Real-World Task Examples from MiniMax
MiniMax documents three internal tasks in the release post:
Paper reproduction: MiniMax gave MiniMax M3 the ICLR 2025 Outstanding Paper Award-winning paper Learning Dynamics of LLM Finetuning and asked it to reproduce the experiments independently. M3 ran autonomously for nearly 12 hours, produced 18 commits and 23 experimental figures, and completed the core experiments without human intervention. It required multimodal capability to read curves and formulas, long context to hold the paper and experiment logs simultaneously, and coding capability to execute the reproduction across a long thread.
CUDA kernel optimization: MiniMax asked MiniMax M3 to optimize an FP8 matrix multiplication (GEMM) kernel on NVIDIA Hopper architecture GPUs. The model started with only a task description, a benchmark evaluation script, and a non-functional Triton skeleton — no reference implementation was provided. Over approximately 24 hours, MiniMax M3 made 147 benchmark submissions and 1,959 tool calls. It progressed through baseline implementation, autotune configuration generation, performance bottleneck diagnosis, CUDA Graph integration, persistent kernel rewriting, and host-side scheduling optimization. After six landmark rounds of optimization, MiniMax M3 improved Hopper FP8 hardware peak utilization from 7.6% to 71.3%, a 9.4× speedup. The best solution appeared on the 145th submission. MiniMax notes that most other models stopped making new progress within the first 30 submissions; only Opus 4.7 and M3 continued beyond that point.

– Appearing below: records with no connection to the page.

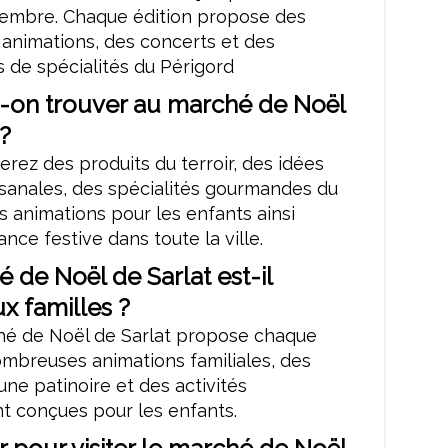
embre. Chaque édition propose des
 animations, des concerts et des
 de spécialités du Périgord
-on trouver au marché de Noël
 ?
erez des produits du terroir, des idées
isanales, des spécialités gourmandes du
s animations pour les enfants ainsi
nce festive dans toute la ville.
 de Noël de Sarlat est-il
x familles ?
ché de Noël de Sarlat propose chaque
mbreuses animations familiales, des
une patinoire et des activités
t conçues pour les enfants.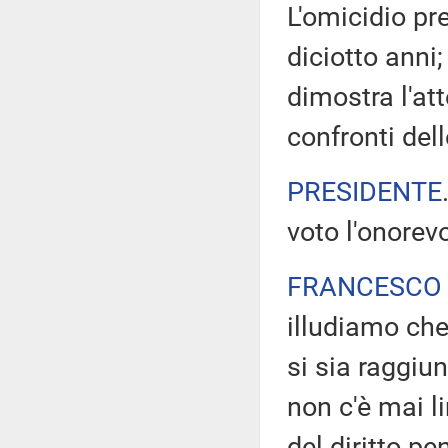
L'omicidio pr
diciotto anni
dimostra l'at
confronti dell
PRESIDENTE
voto l'onorevo
FRANCESCO 
illudiamo che
si sia raggiu
non c'è mai l
del diritto pe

PostTrainBench (autonomous model training): MiniMax gave MiniMax M3 four base models that had completed pretraining only. MiniMax M3 autonomously ran the full data synthesis → training → evaluation → iteration cycle over 12 hours with no human intervention. The target was for the base models to acquire capabilities across mathematical reasoning (AIME2025), tool calling (BFCL), scientific knowledge reasoning (GPQA Main), arithmetic reasoning (GSM8K), and code generation (HumanEval). MiniMax M3 scored 0.37, below Opus 4.7 (0.42) and GPT-5.5 (0.39), but ahead of the other models tested.
Marktechpost’s Visual Explainer
Key Takeaways
- MiniMax M3 launched June 1, 2026; API is live now. MiniMax has committed to releasing open model weights and a technical report within 10 days.
- MSA (MiniMax Sparse Attention) delivers more than 9× prefill and more than 15× decoding speedup at 1M-token context versus M2, at 1/20th the per-token compute.
- M3 scores 59.0% on SWE-Bench Pro, surpassing GPT-5.5 and Gemini 3.1 Pro.
- M3 is natively multimodal from step 0, supporting image and video input, and achieves 70.06% on OSWorld-Verified for computer use.